Some businesses are already taking action. Through Brandon University's co-op program, local companies are meeting and hiring students to retain talent, she said.
A challenge finding workers
Brandon's Greenstone Building Products — a manufacturing plant making panels for the outer shell of buildings — is trying to catch young professionals as soon as they graduate, says business manager Tilda Fortier.
Greenstone has about 60 employees, but it's been challenging getting roles filled. She says job vacancies can sit empty for more than a year — a problem worsened since the COVID-19 pandemic.
Greenstone has three programmers on site and five drafting seats. Fortier says all are from Manitoba, and partnerships with post-secondary programs like Dupuis's co-op program helped Greenstone make connections with the workers.
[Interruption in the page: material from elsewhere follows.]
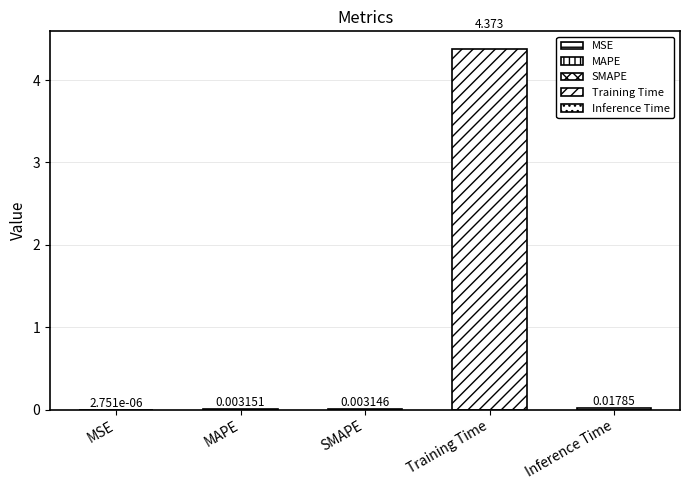

What is the label of the 2nd bar from the right?

Training Time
"The solution … is to not let our talent go away to begin with," she said. "If we can engage with them right out of the gates and show them what the city has to offer professionals … we can avoid that drain."
When it comes to recruiting and retaining employees they follow the golden rule of "do unto others as you would have them do unto you," she said.
"People like working here and they want their friends to come work with them."
Andrew Suggett didn't see a future in Brandon until he connected with Greenstone while enrolled in computer sciences at Brandon University. Starting as an intern in 2021, he's now a full-time IT and software developer at the company.
"I thought I would have to move to Vancouver or Toronto to find a tech job. But it turns out there's a lot of tech jobs in Brandon," he said.
He's referred a friend to Greenstone, but others haven't been as lucky, moving to larger urban centres like Calgary because they can't find work, Suggett said. He's grateful he found a job at Greenstone because he gets to stay close to his family in Portage la Prairie, build his career and save money due to Brandon's lower cost of living.
Suggett can see building a tech career in Brandon, but stressed businesses must connect with young professionals so they know they're needed in the city, he said.
Connecting with youth
Jennifer Ludwig, the Brandon Chamber of Commerce's vice-president and the president of Super Thrifty Drugs Canada, says concerns about skilled labour shortages are ongoing, and more businesses are trying to connect with young professionals like Suggett.
In 2021, the province's Manitoba Labour Market Outlook said the southwest region — including Brandon — had a workforce of 55,700 individuals and more than 7,200 job openings.
While businesses are tapping into Assiniboine College and Brandon University to help train and get people into the workforce, there are still some obstacles, said Ludwig.
Super Thrifty needs pharmacists, but competing with bigger cities is a struggle, she said. The business needs to fill six positions, and has been looking for a couple of years.
There's no pharmacy school in Brandon, which makes recruitment harder. She said one of the biggest challenges is perception, as many falsely believe Brandon lacks career opportunities and the excitement of larger centres.
Ludwig wants to help change the narrative by showing everything Brandon has to offer those starting their careers.
"They're the ones that are going to be carrying the torches of … [businesses] that were built by stakeholders that started them years ago," she said. "We need those young people to carry them forward."